▸ **Exercise objective**
Going down the listing below, print exactly each line from the one with "M298,997L341,930" up to and including the one with "M9,1186L79,1113L176,1000L214,939", and skip the rest.

▸ **Source material**
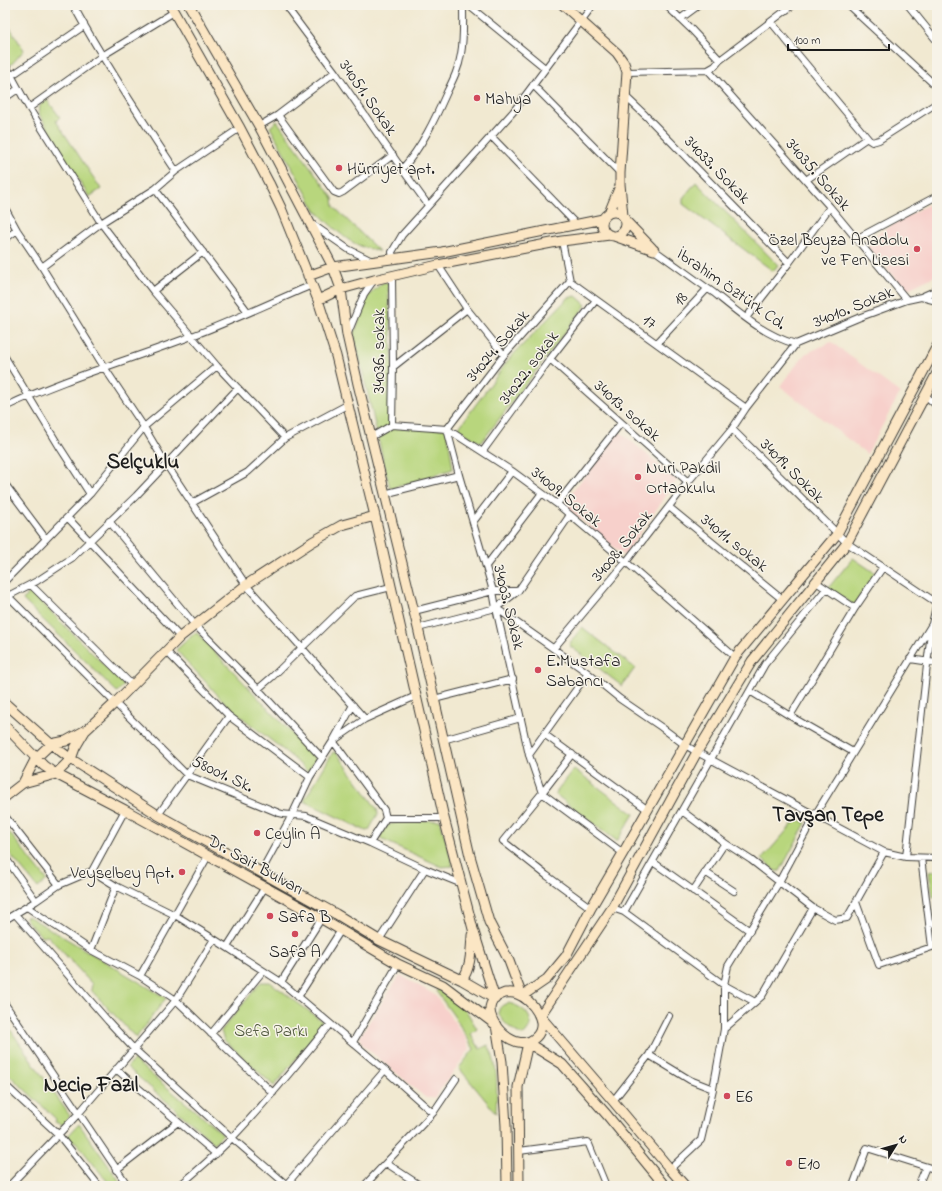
<svg xmlns="http://www.w3.org/2000/svg" width="942" height="1191" font-family="'Indie Flower',sans-serif">
<rect width="100%" height="100%" fill="#f7f3e8"/>
<filter id="ink" filterUnits="userSpaceOnUse"><feTurbulence type="fractalNoise" baseFrequency=".025" numOctaves="2"/><feDisplacementMap in="SourceGraphic" scale="8" xChannelSelector="R" yChannelSelector="G"/><feConvolveMatrix kernelMatrix="1 2 1 2 8 2 1 2 1" color-interpolation-filters="sRGB"/></filter>
<filter id="wash" filterUnits="userSpaceOnUse"><feTurbulence type="fractalNoise" baseFrequency=".012" numOctaves="4" result="noise"/><feDisplacementMap in="SourceGraphic" scale="16" xChannelSelector="R" yChannelSelector="G"/><feGaussianBlur stdDeviation="0.9" result="paint"/><feColorMatrix in="noise" values="0 0 0 0 0 0 0 0 0 0 0 0 0 0 0 0 0 1.4 0 .05"/><feComposite in="paint" operator="in"/></filter>
<g filter="url(#wash)">
<rect width="100%" height="100%" fill="#f1e9d1"/>
<!-- built -->
<path fill="#f7d0cb" d="M927,205L936,207L937,210V275L906,290L866,245L870,238Z
M831,342L900,393L867,454L780,386L805,354Z
M619,431L677,480L624,556L563,504Z
M400,975L435,995L465,1037L470,1049L435,1097L431,1098H426L363,1045L361,1042L360,1036Z"/>
<!-- green -->
<path fill="#b8d67d" stroke="#6a794c" d="M5,20L24,50L12,64L8,65L5,59Z
M47,100L60,117L56,121L101,189L89,197L39,114L40,105Z
M277,121L333,198L334,207L379,251C370,249 361,247 352,242C343,237 322,218 315,209L270,127Z
M696,182L778,265L773,271L683,204V198Z
M383,282L388,284L393,367L392,425L447,429L453,469L390,489L354,335L368,296Z
M576,296L586,305L481,443L458,429L509,359L568,298Z
M853,558L875,573L854,605L828,588Z
M30,591L124,685L117,692L23,600Z
M582,627L635,668L622,686L570,646V643Z
M196,632L316,759L308,772L292,757L229,707L176,650Z
M333,752L337,753L377,809L378,814L369,830L366,831L304,801Z
M574,769L634,814L617,841L555,794Z
M797,819L806,823L780,871H775L762,859Z
M440,820L453,866L442,867L383,840L380,837L385,826L398,822Z
M5,827L47,880L38,888L5,848Z
M937,871V897H933L929,872Z
M28,916L166,998L136,1038L91,990L92,984L48,936L42,937L26,920V917Z
M261,982H270L322,1021L323,1025L274,1086L224,1040L221,1031Z
M438,989L451,997L467,1012L477,1029L471,1034L480,1049L488,1045C499,1065 497,1090 496,1113L459,1068L474,1049L454,1016L436,991Z
M508,1003C523,1006 539,1019 525,1034L522,1035C511,1030 485,1010 508,1003Z
M5,1022L70,1116L62,1125L55,1122L56,1119L5,1071Z
M134,1060L223,1134L214,1143L127,1067Z
M79,1124L123,1186H111L75,1141L71,1142L67,1137Z"/>
</g>
<g filter="url(#ink)">
<g fill="none" stroke-linecap="round" stroke-linejoin="round">
<defs>
<path id="street" d="M73,5C104,62 140,117 176,171
M285,5L335,72L402,169L428,205
M468,5L545,68
M666,5L692,30L720,60
M848,5L937,87
M908,5L937,41
M680,19L699,5
M771,22L869,140L872,142L879,140L937,103
M5,64L29,108L101,223L153,291L217,366L285,438L347,405
M708,70L830,207L907,300
M627,72L708,70L715,66L720,60L793,5
M5,80L84,26
M533,85L620,173
M625,96L645,115L789,263
M5,98L18,89
M29,108L102,56L174,12
M278,115L334,192L339,194L343,192L393,155
M259,126L278,115L335,72
M491,136L576,224
M402,169C422,147 435,119 447,92C453,80 459,68 461,54C464,38 463,21 463,5
M806,180L867,138
M155,189L248,312
M5,208L17,230L42,267L104,367L144,427L166,464L246,585L365,719
M312,224L348,249L372,261
M5,239L17,230
M856,239L937,196
M562,241L570,281L746,408
M654,250C674,264 694,279 714,293C739,313 765,336 796,344
M393,259L392,252L402,235L513,112L593,5
M438,265L467,309L504,355
M42,267L101,223L155,189L176,171L240,128
M392,276L393,367L392,425
M937,290L921,297L937,301
M153,291L203,252
M746,318L789,263L830,207
M348,333L364,294L374,280
M657,343L707,289
M5,357L59,446L90,494
M550,359L688,482
M393,367L467,309
M925,395L937,406
M5,407C65,378 130,360 192,336C232,321 272,302 312,285
M447,429L459,475L493,591L496,608L529,755L542,793
M447,429L504,355L570,281
M732,429L847,543L937,603
M371,437L392,425L447,429L512,471L557,504L626,562L735,657
M483,451L550,359L596,300
M5,484L46,539
M384,494L459,475
M192,503L248,472L285,438
M557,504L621,423
M669,507L783,600
M68,518L180,637
M109,521L195,625L258,689L322,758
M473,522L512,471
M486,566L542,493
M5,581L90,494L144,427L217,366
M816,582L855,608
M31,585L132,685
M5,593L187,775L279,813C288,816 297,814 306,816L370,843L425,869L462,884
M8,596L37,581L72,558L136,496L238,388
M496,608L518,591L570,515
M414,611L493,591H518
M418,628L496,608L588,673L620,699L661,727L685,745L697,752L884,852L906,857L937,858
M554,648L626,562L688,482L732,429L746,408L796,344L858,318L907,300L921,297
M166,651L229,716L310,777
M910,659L937,663
M258,689L272,677L355,596L391,587
M750,691L790,716L853,752
M434,699L513,679
M353,705L333,741L384,810L386,818L370,843
M790,716L855,608L883,567
M544,734L648,810
M443,740L521,718
M572,754L542,793L503,841L546,875L591,908
M529,755L588,673
M542,793L623,853
M682,811L725,843L751,860L813,908L835,920L847,918L884,852
M158,815L229,716
M5,816L59,885
M386,818H444
M5,857L36,901
M906,857L927,665L932,624L937,602
M653,862L750,931
M92,871L116,886L175,915L214,939L281,982L385,1070L433,1113
M261,872L292,815L310,777L333,741L365,719L416,696
M705,872L734,891
M693,891L725,843
M856,902L879,965L932,947L921,858
M27,907L91,950L140,976L176,1000L273,1093
M612,908L624,912L724,985L755,1002
M624,912L765,664L826,589
M15,914L108,1021L133,1048L232,1138L288,1186
M5,920L36,901L59,885L92,871L125,810
M929,924L937,923
M379,940L425,869
M227,947L265,887
M91,950L116,886
M140,976L208,856
M281,982L321,919
M298,997L341,930
M5,1004L128,1186
M724,1029L762,996L813,908
M211,1034L263,971
M353,1042L398,964
M649,1055L690,1080L713,1089
M116,1069L216,1154
M5,1085L58,1134L99,1186
M613,1101L649,1055L669,1016
M519,1151L588,1142L606,1186
M386,1163L421,1186
M670,1169L701,1140L713,1089L724,1029V985L728,966L779,882L815,815L932,624
M116,1170L178,1122
M9,1186L79,1113L176,1000L214,939
M179,1186C197,1171 214,1156 231,1139C266,1103 298,1063 330,1024
M285,1186L385,1070
M364,1186L433,1113L456,1079
M853,1186L867,1148L937,1170
M918,1186L926,1167"/>
<path id="secondary" d="M170,5L240,128L269,183L281,208L318,300L336,356L375,516L444,818L473,929L495,999
M189,5L259,126L333,267L341,289L347,335L358,384L418,628L470,856L489,922L509,961L522,996L547,979L566,956L591,908L623,853L735,657L837,534L937,346
M563,5L617,53L624,63L627,72L620,173V184L623,216
M602 224a12 12 0 1 1 24 0a12 12 0 1 1-24 0Z
M609,213L620,186
M625,220L652,248
M614,236L654,250
M308,276L333,267L442,252L603,219
M318,300L341,289L374,280L438,265L562,241L610,235
M5,703L51,744L71,759L158,815L336,914L379,940L462,980L495,999
M5,726L36,758L44,766L56,774L125,810L310,912L398,964L443,985L496,1025L502,1062L506,1126L507,1186
M23,783L36,758L51,744L66,741L84,731
M5,797L23,783L56,774L71,759L75,748L85,731L115,703L180,637L246,585L312,542L342,525L375,516
M462,980C471,968 471,950 472,935
M505,993C509,993 513,992 517,994C532,999 550,1023 536,1037C517,1056 484,1022 491,1004C493,998 499,995 505,993Z
M519,1186L518,1087L528,1043L562,1064L607,1115L665,1186
M685,1186L670,1169L613,1101L540,1016L612,908L697,752L752,661L847,543L937,373"/>
</defs>
<!-- street casing -->
<use href="#street" stroke="#3c3b37" stroke-width="8"/>
<!-- secondary casing -->
<use href="#secondary" stroke="#3c3b37" stroke-width="11"/>
<!-- street -->
<use href="#street" stroke="#fff" stroke-width="6"/>
<!-- secondary -->
<use href="#secondary" stroke="#fbe6c4" stroke-width="9"/>
</g>
</g>
<!-- markers -->
<g fill="#d1495b" stroke="#f7f3e8" stroke-width="1.5">
<circle cx="477" cy="98" r="4"/>
<circle cx="339" cy="168" r="4"/>
<circle cx="917" cy="249" r="4"/>
<circle cx="638" cy="477" r="4"/>
<circle cx="538" cy="670" r="4"/>
<circle cx="257" cy="833" r="4"/>
<circle cx="182" cy="872" r="4"/>
<circle cx="270" cy="916" r="4"/>
<circle cx="295" cy="934" r="4"/>
<circle cx="727" cy="1096" r="4"/>
<circle cx="789" cy="1163" r="4"/>
</g>
<g text-anchor="middle" stroke-width="3" stroke-linejoin="round" paint-order="stroke">
<!-- street labels -->
<g font-size="17" fill="#1c1c1c" stroke="#f7f3e8">
<text transform="translate(369 97) rotate(55)" y="6">34051. Sokak</text>
<text transform="translate(718 169) rotate(46)" y="6">34033. Sokak</text>
<text transform="translate(819 174) rotate(49)" y="6">34035. Sokak</text>
<text transform="translate(732 288) rotate(35)" y="6">İbrahim Öztürk Cd.</text>
<text transform="translate(680 298) rotate(-47)" y="6">18</text>
<text transform="translate(853 306) rotate(-22)" y="6">34010. Sokak</text>
<text transform="translate(650 321) rotate(35)" y="6">17</text>
<text transform="translate(497 345) rotate(-50)" y="6">34024. Sokak</text>
<text transform="translate(378 351) rotate(-90)" y="6">34036. sokak</text>
<text transform="translate(528 367) rotate(-53)" y="6">34022. sokak</text>
<text transform="translate(628 410) rotate(42)" y="6">34013. sokak</text>
<text transform="translate(793 470) rotate(45)" y="6">34019. Sokak</text>
<text transform="translate(567 496) rotate(39)" y="6">34009. Sokak</text>
<text transform="translate(735 542) rotate(39)" y="6">34011. sokak</text>
<text transform="translate(621 545) rotate(-51)" y="6">34008. Sokak</text>
<text transform="translate(510 607) rotate(76)" y="6">34003. Sokak</text>
<text transform="translate(223 773) rotate(25)" y="6">58001. Sk.</text>
<text transform="translate(256 864) rotate(29)" y="6">Dr. Sait Bulvarı</text>
</g>
<!-- poi labels -->
<g font-size="17" fill="#1c1c1c" stroke="#f7f3e8" text-anchor="start">
<text x="485" y="104">Mahya</text>
<text x="347" y="174">Hürriyet apt.</text>
<text x="909" y="245" text-anchor="end">Özel Beyza Anadolu<tspan x="909" dy="20">ve Fen Lisesi</tspan></text>
<text x="646" y="473">Nuri Pakdil<tspan x="646" dy="20">Ortaokulu</tspan></text>
<text x="546" y="666">E.Mustafa<tspan x="546" dy="20">Sabancı</tspan></text>
<text x="265" y="839">Ceylin A</text>
<text x="174" y="878" text-anchor="end">Veyselbey Apt.</text>
<text x="278" y="922">Safa B</text>
<text x="295" y="957" text-anchor="middle">Safa A</text>
<text x="735" y="1102">E6</text>
<text x="797" y="1169">E10</text>
</g>
<!-- park labels -->
<g font-size="17" fill="#4b5439" stroke="#f7f3e8">
<text x="271" y="1036">Sefa Parkı</text>
</g>
<!-- district labels -->
<g font-size="21" font-weight="bold" fill="#1c1c1c" stroke="#f7f3e8">
<text x="143" y="468">Selçuklu</text>
<text x="828" y="821">Tavşan Tepe</text>
<text x="91" y="1091">Necip Fazıl</text>
</g>
</g>
<!-- margin -->
<rect width="942" height="1191" fill="none" stroke="#f7f3e8" stroke-width="20"/>
<!-- north arrow -->
<g transform="translate(896 1145) rotate(53)" stroke="#f7f3e8" stroke-width="3" paint-order="stroke">
<path d="M0-3L7 15L0 10L-7 15Z" fill="#1c1c1c"/>
<text y="-6" font-size="11" font-weight="bold" text-anchor="middle" fill="#1c1c1c">N</text>
</g>
<!-- scale -->
<path d="M788 44v6h101v-6" fill="none" stroke="#1c1c1c" stroke-width="2"/>
<text x="794" y="44" font-size="12" fill="#1c1c1c" stroke="#f7f3e8" stroke-width="3" paint-order="stroke">100 m</text>
</svg>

▸ **Expected answer**
M298,997L341,930
M5,1004L128,1186
M724,1029L762,996L813,908
M211,1034L263,971
M353,1042L398,964
M649,1055L690,1080L713,1089
M116,1069L216,1154
M5,1085L58,1134L99,1186
M613,1101L649,1055L669,1016
M519,1151L588,1142L606,1186
M386,1163L421,1186
M670,1169L701,1140L713,1089L724,1029V985L728,966L779,882L815,815L932,624
M116,1170L178,1122
M9,1186L79,1113L176,1000L214,939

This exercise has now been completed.